Hâkim görüşe zıt düşünceler ve muhalif seslerin çıkması çeşitli baskı unsurlarıyla önlenir.
Aykırı yayın yapanlar sansürlenir, kapatılır veya başka türlü yollarla engellenmeye çalışılır. Böylece hâkim düşüncenin karşısına farklı düşüncelerin çıkmasının önüne geçilmiş olunur ve tek tip düşünce toplumda baskın hale getirilir. Krallar bu baskıların meşruiyetini o tahtı kendilerine bağışlayan ‘tanrının iradesine’ bağlarlardı; generaller ‘devletin iradesine’, otoriter siyasetçiler de ‘milletin iradesine’ bağladılar.

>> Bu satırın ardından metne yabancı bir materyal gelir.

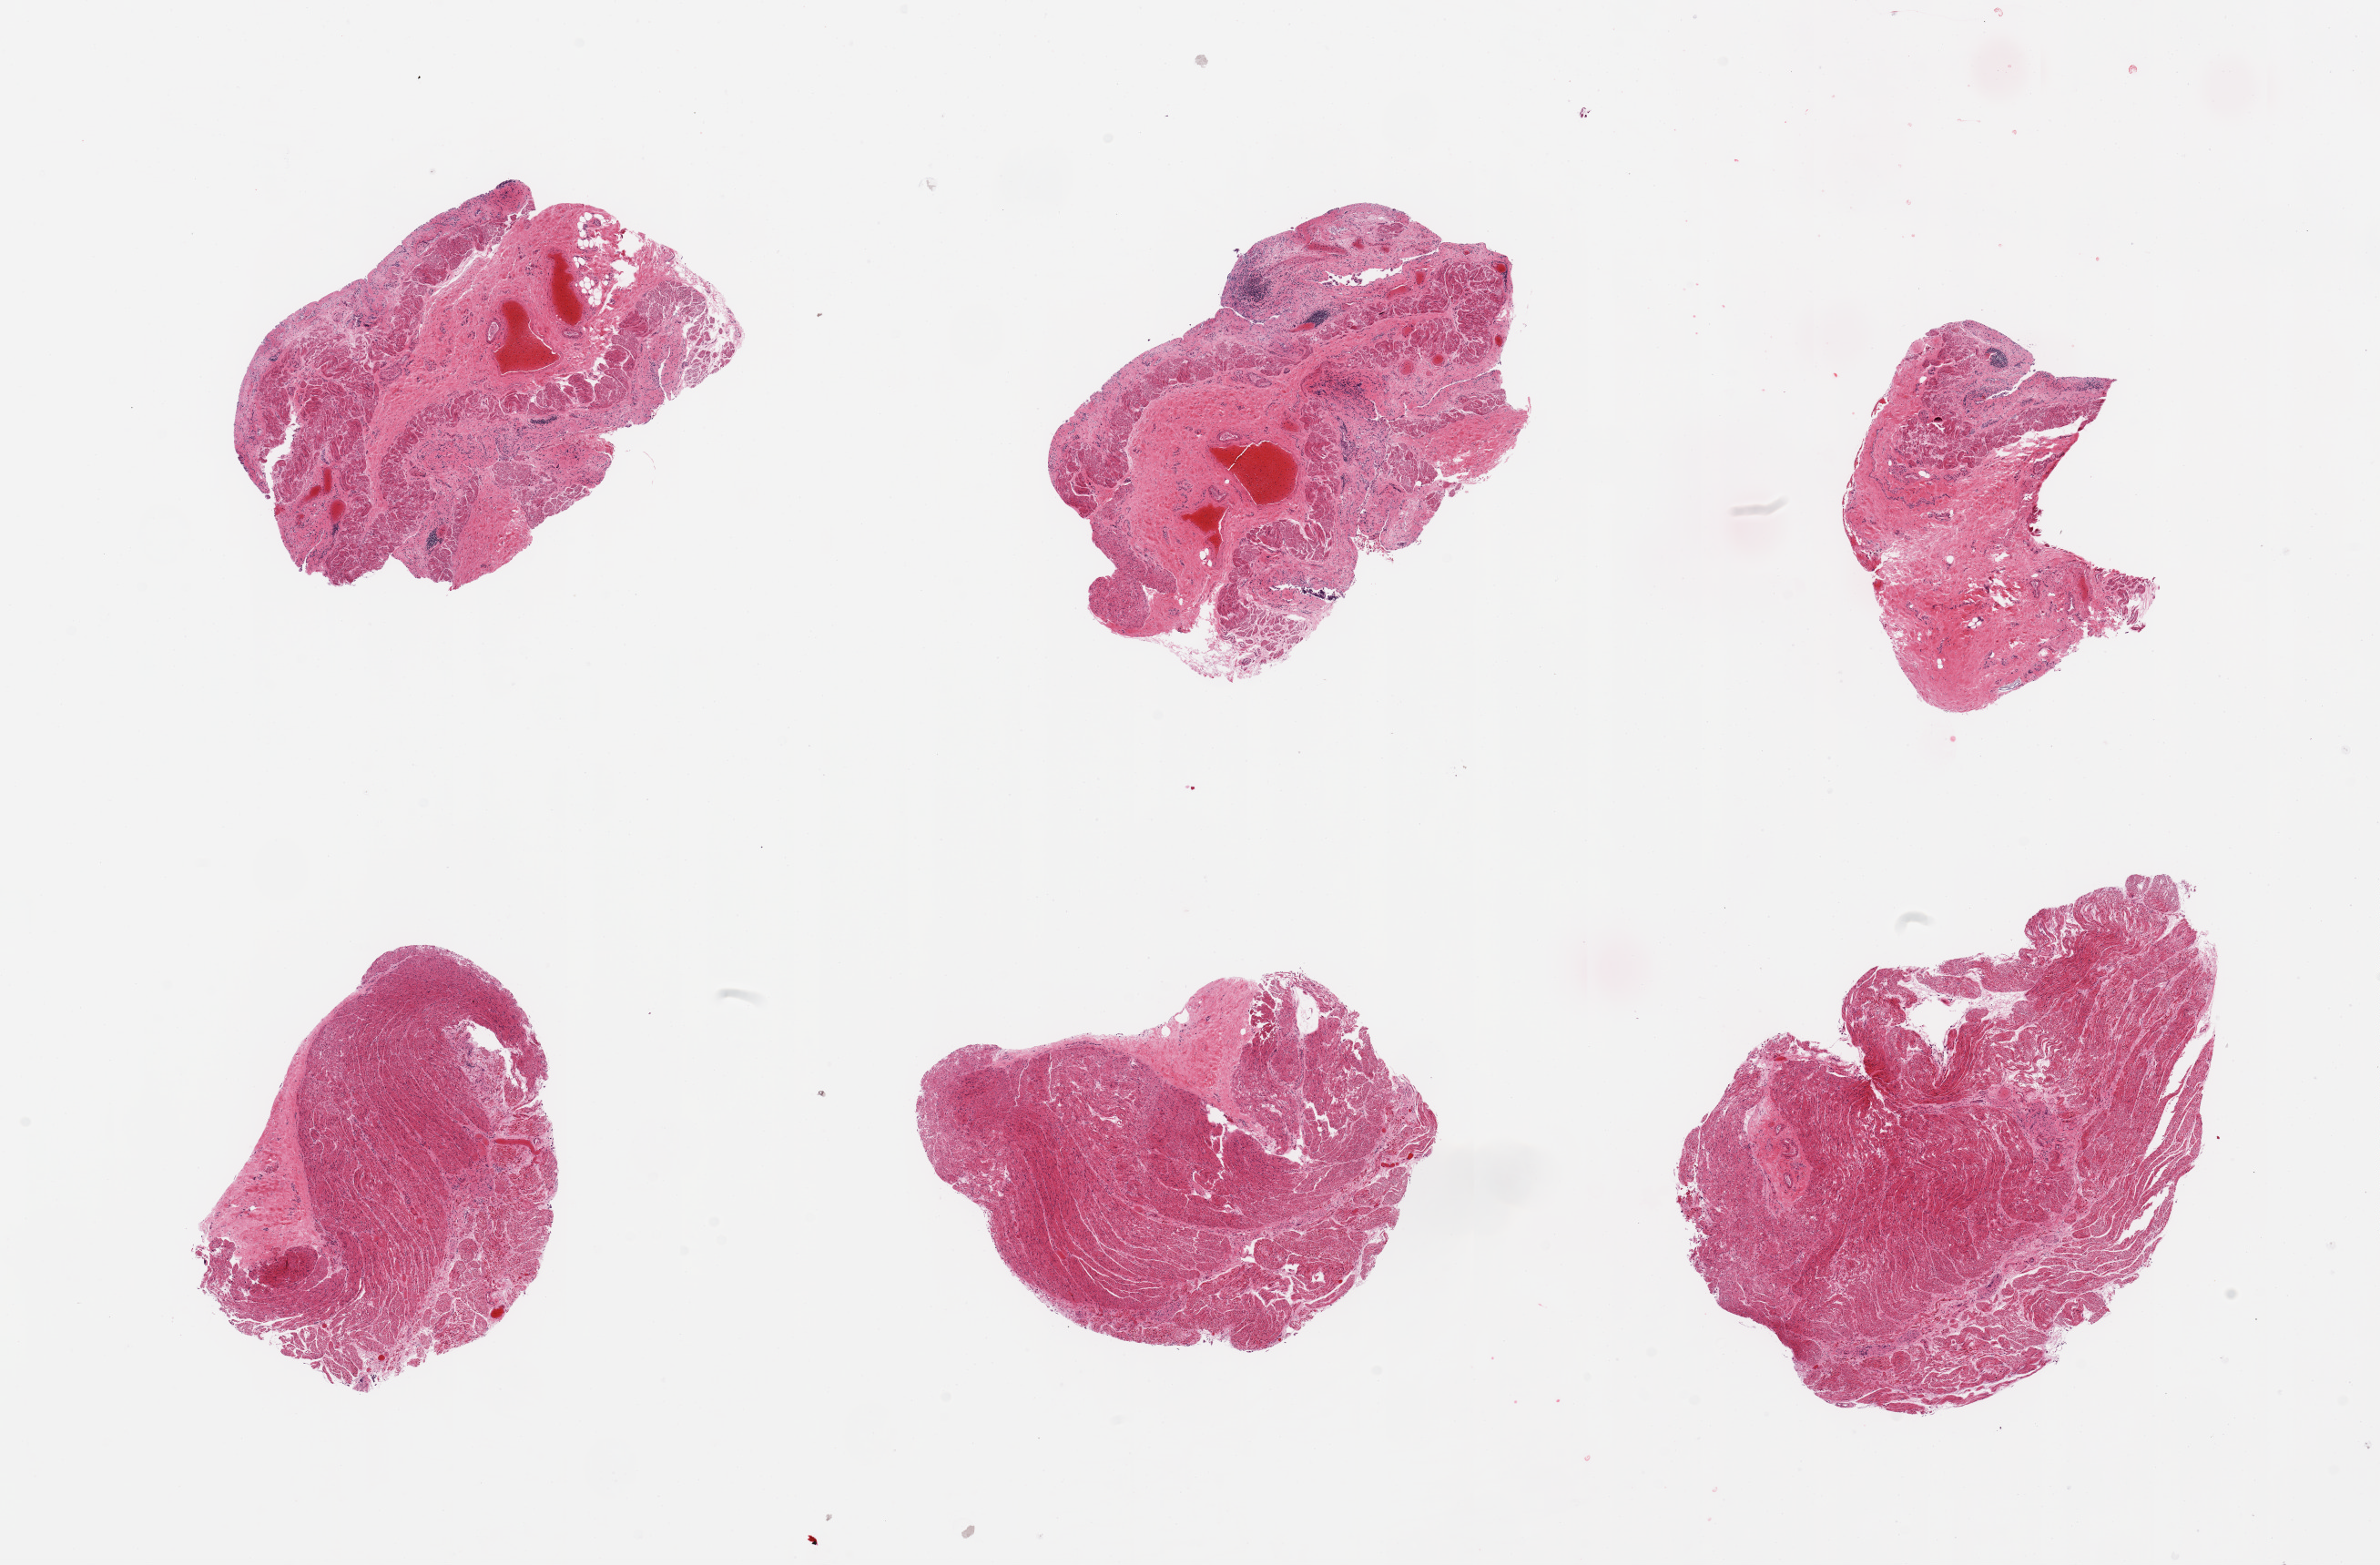
Digitized H&E-stained section, brightfield — shown as a low-resolution overview of the whole scanned area (about 20.7 x 13.6 mm). PAXgene-fixed, paraffin-embedded tissue. Section of esophageal mucous membrane (target tissue). Tissue donor sample. Donor: female.
Pathologist's review note for this sample: 6 pieces; some represent denuded mucosa, some are muscularis.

Hepsi aynı faşizmin değişik kıyafetler giymiş çocukları.
Padişahları gördük, değişik boylarda generalleri gördük, şimdi de otoriter sivilleri görüyoruz. Baskının, hukuksuzluğun, yolsuzluğun kolayca bitmediği bir toplum bu. Adım adım arınacağız. Faşizmin panzehiri doğru sorulmuş sorulardır, doğru soruları sorarak ilerleyeceğiz.
Şike rezaletini, Deniz Feneri ile Uludere’nin üstünün örtülmesini, işçi ölümlerinin sessizce geçiştirilmesini, bireyin hak ve özgürlüklerine gittikçe artan müdahaleyi ‘millet’ mi istiyor? Bireyin temel hak ve özgürlüklerini öldürüp faşizmi yerleştirmek ‘milletin’ talebi mi? Siyasal rakiplerini fişletmek ‘millet iradesinin’ tezahürü mü? Şanghay Birliği’nin otoriter ve totaliter ülkelerinden biri olmayı, 12 Eylül rejimini sürdürmeyi ‘millet’ mi arzuluyor?
Bir ülkede siyasi iktidar, yaptıklarının dayanağını evrensel hukukta değil de ‘millet iradesi’ gibi belirsiz kavramlarda aramaya başlamışsa bilin ki faşizme doğru uğursuz bir yolculuğa çıkmıştır. Bu tür yolculukların nerede bittiğini merak ediyorsanız, ‘devlet iradesini’ kendi faşizmlerine dayanak yapanların bugün nerede olduklarına bakın.